Se laisser doucement asphyxier par cette gluante atmosphère toute imprégnée de cultures et de parfums imaginés?

Ce premier matin verdoyant, mes voisins ont ouvert leurs fenêtres en cercle sur mon jardin. Comme d'innombrables scènes de Guignol, les habitants accomplissent minutieusement les détails matériels de leur ménage. Des scènes utilitaires et des éclats de voix imposent leur rouage quotidien à la fraîche journée. Seul, un bébé blond, profitant de son âge inutilisé, sans responsabilités, regardait au dehors—posait ses yeux sur toute chose comme pour en jouer. Nos regards se rencontrèrent, et nous sourîmes, complices.

... Les portes à glaces des armoires qu'on ouvre font de vivaces miroitements à l'encontre du soleil, taches mobiles de clarté, qu'enfant je poursuivais pensant les mettre en cage.

Trilles de canaris, vrillages de sons: menuiserie.

«A casement ope at night to let the warm love in» (Keats, Ode to Psyché).

Un lierre s'est insinué chez moi par une fenêtre restée ouverte, il déroule à présent une longue tige à vrilles dans ma chambre, et il faudrait le couper pour refermer la fenêtre. A cette image, ils se sont insinués dans ma vie. Laisser la fenêtre ouverte?

Au mois de juillet, les chats, redevenus à peu près sauvages, aiguisent leurs griffes aux arbres et s'appellent en de longues sérénades alternées, si pleines de cette exécration amoureuse qui les attire l'un vers l'autre, selon la ruse de la nature, inéluctablement.

Les passants auraient-ils en toutes choses la meilleure part? Mon jardin sans fleurs, enclos, loin de la rue terne, étonne, au milieu de Paris. Ceux qui y allongent leurs regards ne voient ni les fourmis, ni après les fourmis, l'invasion des chenilles, des mites qui vivent de verdures surannées comme d'une tapisserie, ni la scie du «photographe sur métaux» qui semble scier des dents de géants, ni ces faux nuages: fumées jaillissantes en grosses touffes salement ouatées, d'une espèce de panier à salade qui surmonte le tuyau de l'imprimerie Balzac, ni les tilleuls du Japon, moitié oiseaux à la saison où ils muent, couvrant toute chose de leur duvet tenace, ni la suie qui noircit les troncs (pareils à des bras d'Éthiopiens portant le plus haut possible la fraîche offrande des feuilles).

Cette oasis pour autrui, petite Égypte aux sept fléaux pour moi, où pas une fleur ne se plaît à pousser. Il y a pourtant du soleil et de l'ombre, et du clair de lune sur la douce herbe, vierge chaque année. J'y ai parfois trempé mes pieds pendant les rosées de Juin. De mon hamac tâchant d'entendre monter la sève le long des arbres. Mais les divers rendez-vous quotidiens viennent m'enlever à ces rendez-vous délicats.
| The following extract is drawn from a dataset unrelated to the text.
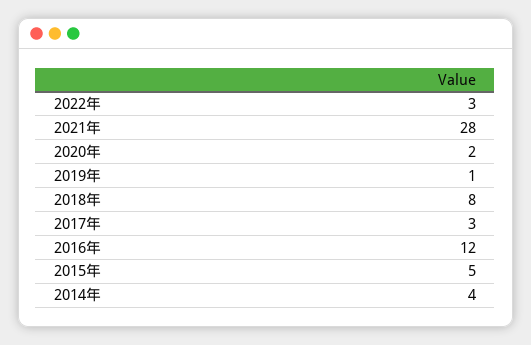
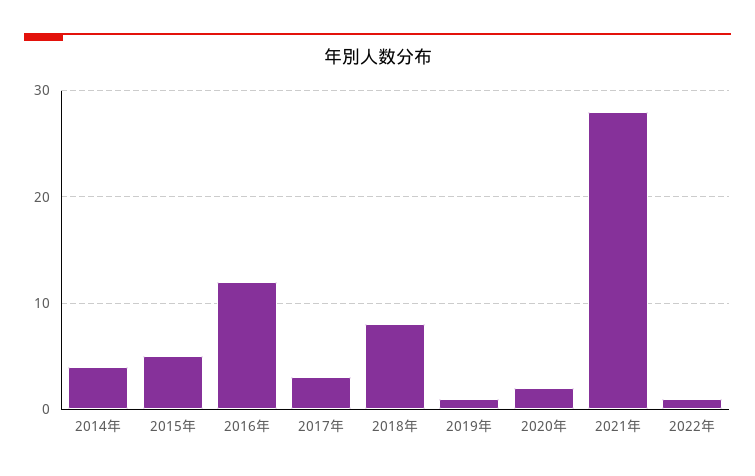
2022年: 3 -> 1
Ce morceau de nature, enserré entre les maisons, grand appartement d'arbres, à ciel ouvert comme d'une lucarne, laisse à peine filtrer les saisons. Mon deuxième jardin a su garder son temple à l'amitié, sans fenêtres, aux portes mi-closes—refuge d'un solitaire invisible ou disparu. Ses colonnes doriques soutiennent un toit à coupole vitrée. Son fronton triangulaire est marqué de trois chiffres ou lettres D. L. V., que surmonte une guirlande.

A l'intérieur la rotonde a un parquet contrarié reproduisant les mêmes chiffres incrustés dans une étoile. Dans l'emplacement de ses trois cheminées, quelles amitiés frileuses sont venues s'abriter? Notre fatigue moderne, d'une usure si diverse, ne connaît plus en rien la saveur du recueillement, et si nous nous reposons, n'est-ce pas dans de nouvelles fatigues: ces poursuites variées de notre lassitude?